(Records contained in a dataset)
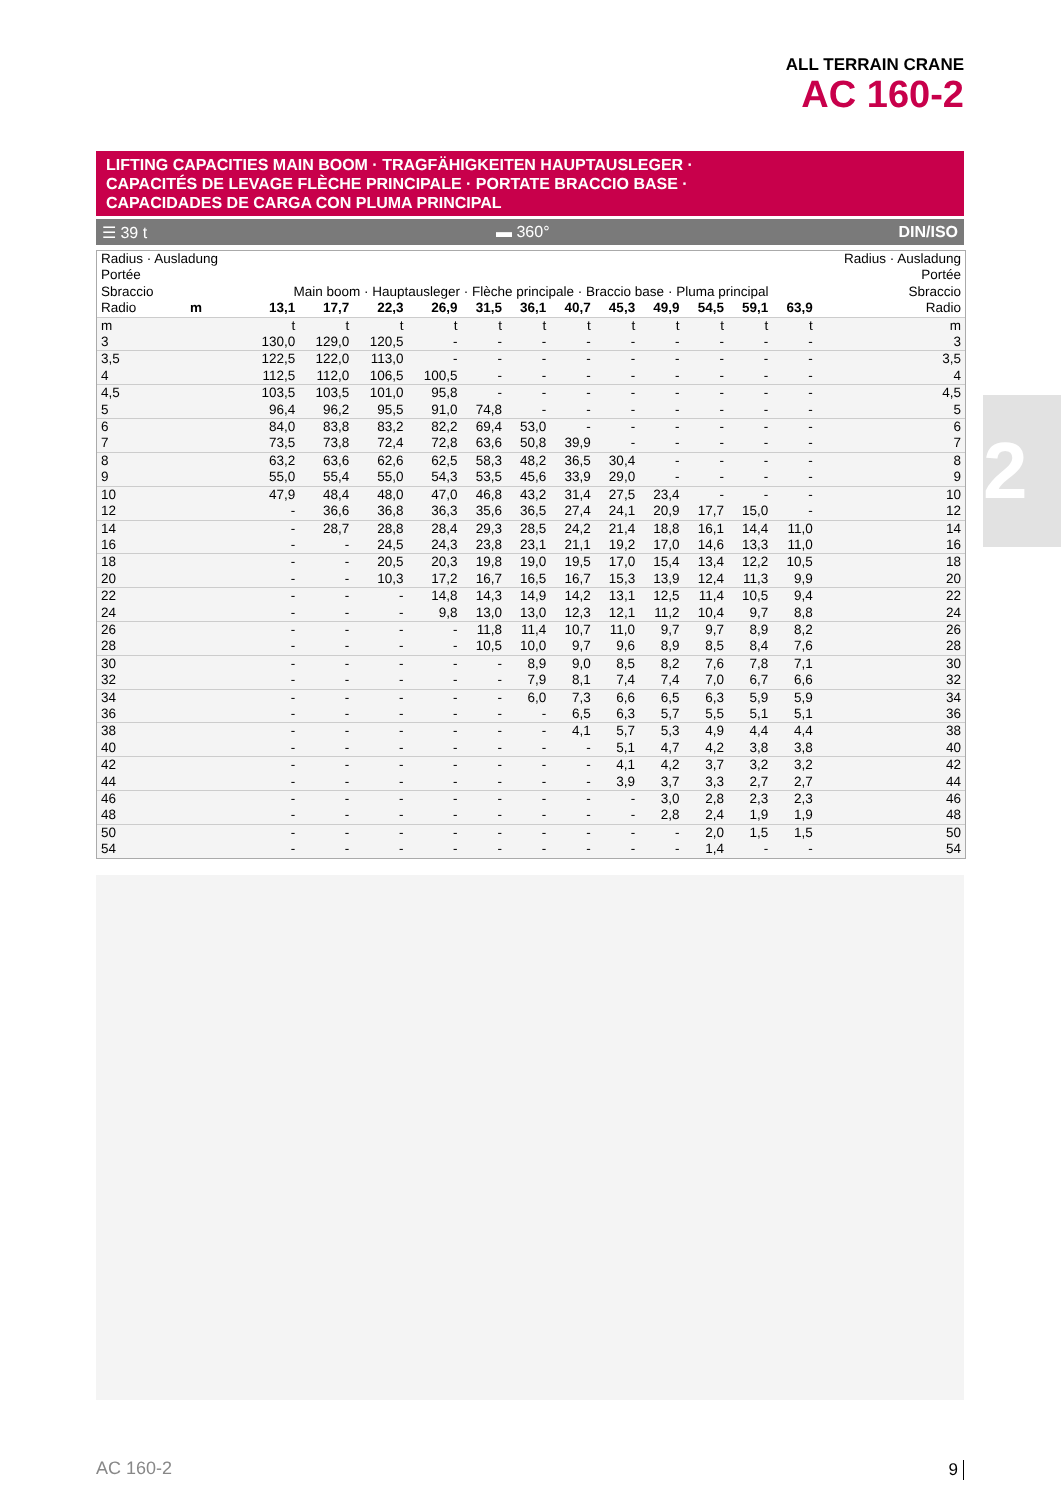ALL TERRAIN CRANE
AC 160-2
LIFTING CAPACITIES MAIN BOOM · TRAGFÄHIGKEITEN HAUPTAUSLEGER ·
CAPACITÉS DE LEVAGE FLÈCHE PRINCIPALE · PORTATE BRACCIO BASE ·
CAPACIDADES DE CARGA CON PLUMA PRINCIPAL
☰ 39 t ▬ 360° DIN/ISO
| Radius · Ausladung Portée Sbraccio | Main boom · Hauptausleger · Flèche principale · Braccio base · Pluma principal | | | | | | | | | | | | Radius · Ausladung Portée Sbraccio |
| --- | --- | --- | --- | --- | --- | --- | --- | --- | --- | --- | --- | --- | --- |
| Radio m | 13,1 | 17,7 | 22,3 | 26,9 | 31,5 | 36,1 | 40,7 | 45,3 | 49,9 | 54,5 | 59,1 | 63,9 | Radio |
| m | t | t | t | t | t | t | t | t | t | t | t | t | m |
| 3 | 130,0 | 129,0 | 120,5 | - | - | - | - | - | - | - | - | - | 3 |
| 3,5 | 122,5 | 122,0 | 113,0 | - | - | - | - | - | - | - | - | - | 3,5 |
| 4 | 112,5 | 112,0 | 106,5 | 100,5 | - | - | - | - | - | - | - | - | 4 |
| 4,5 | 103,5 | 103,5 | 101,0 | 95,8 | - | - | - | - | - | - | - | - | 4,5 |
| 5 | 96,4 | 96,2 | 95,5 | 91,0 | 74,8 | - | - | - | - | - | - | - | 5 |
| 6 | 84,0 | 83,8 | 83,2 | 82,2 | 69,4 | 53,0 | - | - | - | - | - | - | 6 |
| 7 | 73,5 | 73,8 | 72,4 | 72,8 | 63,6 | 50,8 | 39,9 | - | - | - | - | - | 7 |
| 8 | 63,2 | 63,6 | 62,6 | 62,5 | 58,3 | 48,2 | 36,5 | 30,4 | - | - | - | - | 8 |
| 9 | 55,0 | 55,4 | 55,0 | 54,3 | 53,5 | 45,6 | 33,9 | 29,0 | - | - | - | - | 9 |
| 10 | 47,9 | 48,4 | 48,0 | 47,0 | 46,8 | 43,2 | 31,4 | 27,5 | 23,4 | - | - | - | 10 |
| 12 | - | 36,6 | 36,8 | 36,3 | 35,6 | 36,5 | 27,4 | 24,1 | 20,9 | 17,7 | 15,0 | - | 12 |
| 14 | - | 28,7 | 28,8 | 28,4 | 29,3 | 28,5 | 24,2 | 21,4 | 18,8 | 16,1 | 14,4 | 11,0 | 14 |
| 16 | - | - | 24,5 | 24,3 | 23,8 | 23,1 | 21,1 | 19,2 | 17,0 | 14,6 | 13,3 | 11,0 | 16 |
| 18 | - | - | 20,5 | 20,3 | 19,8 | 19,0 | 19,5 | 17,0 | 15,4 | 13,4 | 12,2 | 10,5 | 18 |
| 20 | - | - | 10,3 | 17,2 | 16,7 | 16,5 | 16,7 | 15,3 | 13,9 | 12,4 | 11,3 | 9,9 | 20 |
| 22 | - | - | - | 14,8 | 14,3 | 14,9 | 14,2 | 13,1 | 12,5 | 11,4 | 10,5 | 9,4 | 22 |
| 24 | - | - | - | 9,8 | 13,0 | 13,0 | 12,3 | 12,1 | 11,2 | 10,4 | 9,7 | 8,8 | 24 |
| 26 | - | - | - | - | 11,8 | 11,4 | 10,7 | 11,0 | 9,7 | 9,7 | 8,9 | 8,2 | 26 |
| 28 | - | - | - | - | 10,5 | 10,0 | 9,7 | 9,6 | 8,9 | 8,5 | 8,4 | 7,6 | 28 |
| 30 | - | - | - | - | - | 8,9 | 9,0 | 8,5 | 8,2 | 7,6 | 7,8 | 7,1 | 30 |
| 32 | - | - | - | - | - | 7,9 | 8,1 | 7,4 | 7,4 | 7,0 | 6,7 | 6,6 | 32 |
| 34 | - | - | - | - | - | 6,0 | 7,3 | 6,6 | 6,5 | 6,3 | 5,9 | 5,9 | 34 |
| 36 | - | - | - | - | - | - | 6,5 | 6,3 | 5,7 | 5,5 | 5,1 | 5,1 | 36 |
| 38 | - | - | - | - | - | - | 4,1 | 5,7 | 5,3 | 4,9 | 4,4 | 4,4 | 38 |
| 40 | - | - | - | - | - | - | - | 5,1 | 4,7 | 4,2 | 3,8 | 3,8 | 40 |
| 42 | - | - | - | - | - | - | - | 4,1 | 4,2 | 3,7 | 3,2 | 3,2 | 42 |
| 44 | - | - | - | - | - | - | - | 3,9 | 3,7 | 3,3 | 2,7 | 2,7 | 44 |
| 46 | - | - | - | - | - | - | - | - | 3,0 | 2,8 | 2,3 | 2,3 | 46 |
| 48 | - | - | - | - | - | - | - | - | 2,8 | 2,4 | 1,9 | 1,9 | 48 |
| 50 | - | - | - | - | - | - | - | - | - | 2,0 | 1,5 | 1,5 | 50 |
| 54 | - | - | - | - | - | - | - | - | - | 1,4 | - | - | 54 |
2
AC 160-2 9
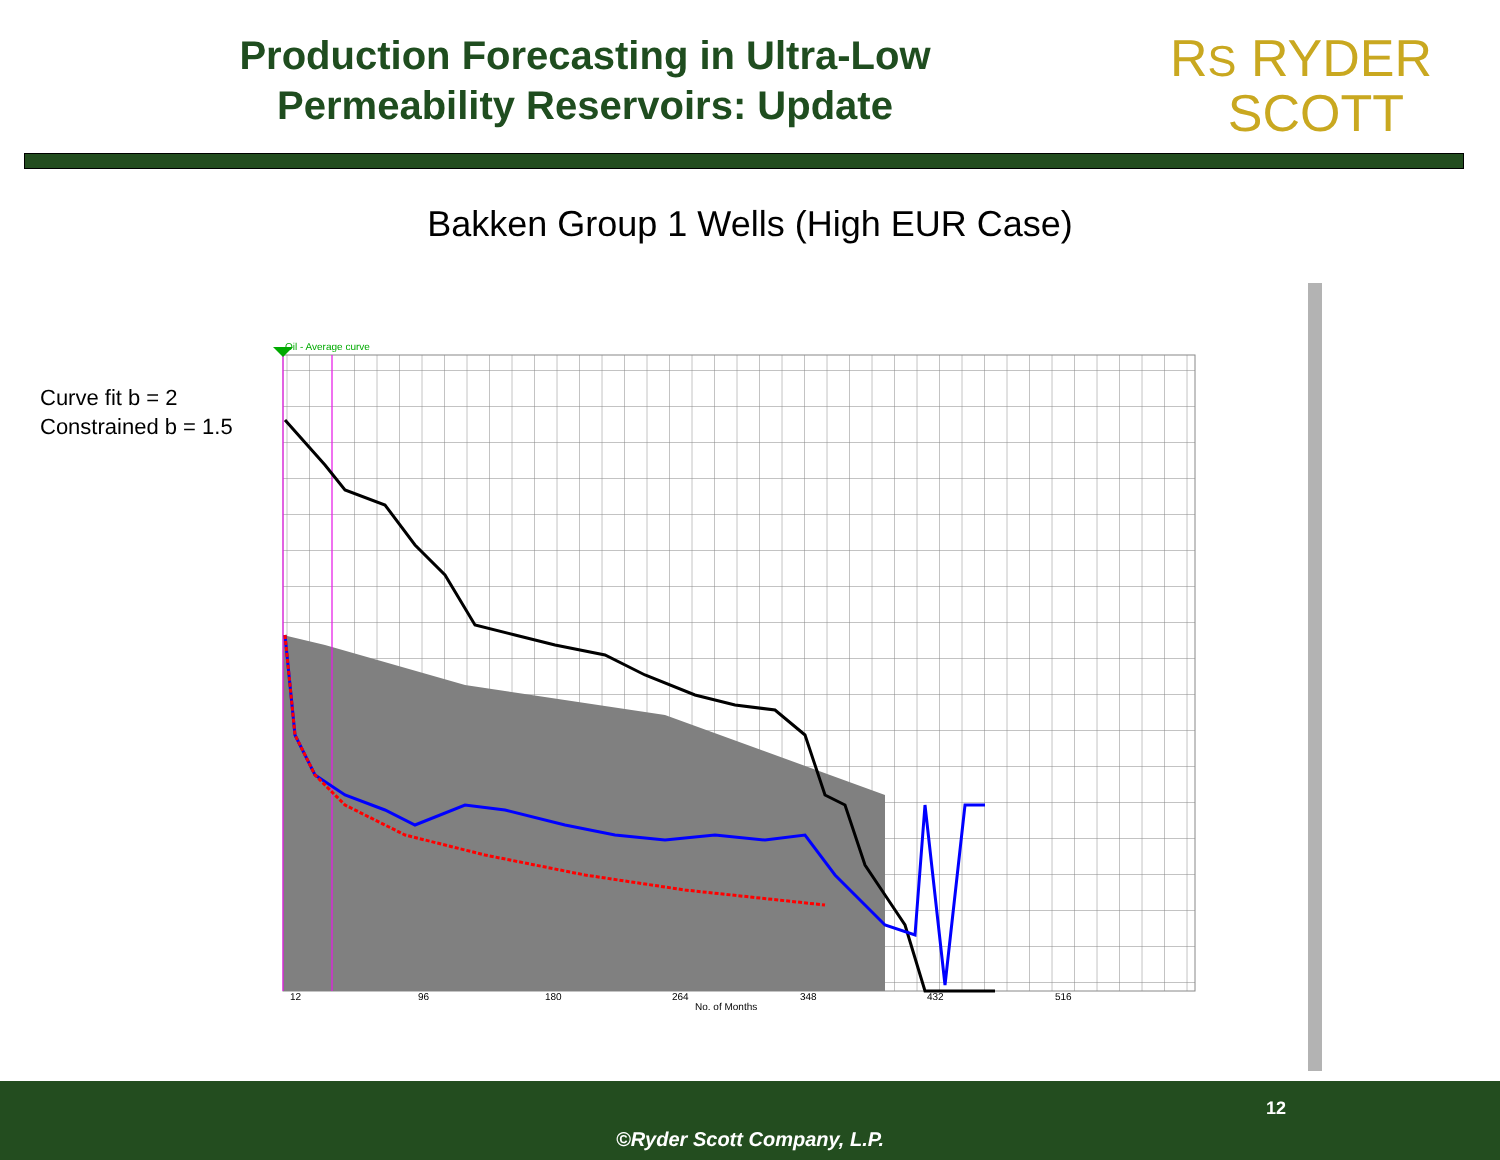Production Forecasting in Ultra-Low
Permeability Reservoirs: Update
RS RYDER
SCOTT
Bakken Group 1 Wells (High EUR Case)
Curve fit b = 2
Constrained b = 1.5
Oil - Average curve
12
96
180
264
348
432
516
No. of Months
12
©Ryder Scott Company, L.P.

What to produce:
Could you repeat, exactly and with nothing added, the lines from the top of the entries above through the line that holds "73,5 | 73,8", leaving out any pictures?

Written solution:
ALL TERRAIN CRANE
AC 160-2
LIFTING CAPACITIES MAIN BOOM · TRAGFÄHIGKEITEN HAUPTAUSLEGER ·
CAPACITÉS DE LEVAGE FLÈCHE PRINCIPALE · PORTATE BRACCIO BASE ·
CAPACIDADES DE CARGA CON PLUMA PRINCIPAL
☰ 39 t ▬ 360° DIN/ISO
| Radius · Ausladung Portée Sbraccio | Main boom · Hauptausleger · Flèche principale · Braccio base · Pluma principal | | | | | | | | | | | | Radius · Ausladung Portée Sbraccio |
| --- | --- | --- | --- | --- | --- | --- | --- | --- | --- | --- | --- | --- | --- |
| Radio m | 13,1 | 17,7 | 22,3 | 26,9 | 31,5 | 36,1 | 40,7 | 45,3 | 49,9 | 54,5 | 59,1 | 63,9 | Radio |
| m | t | t | t | t | t | t | t | t | t | t | t | t | m |
| 3 | 130,0 | 129,0 | 120,5 | - | - | - | - | - | - | - | - | - | 3 |
| 3,5 | 122,5 | 122,0 | 113,0 | - | - | - | - | - | - | - | - | - | 3,5 |
| 4 | 112,5 | 112,0 | 106,5 | 100,5 | - | - | - | - | - | - | - | - | 4 |
| 4,5 | 103,5 | 103,5 | 101,0 | 95,8 | - | - | - | - | - | - | - | - | 4,5 |
| 5 | 96,4 | 96,2 | 95,5 | 91,0 | 74,8 | - | - | - | - | - | - | - | 5 |
| 6 | 84,0 | 83,8 | 83,2 | 82,2 | 69,4 | 53,0 | - | - | - | - | - | - | 6 |
| 7 | 73,5 | 73,8 | 72,4 | 72,8 | 63,6 | 50,8 | 39,9 | - | - | - | - | - | 7 |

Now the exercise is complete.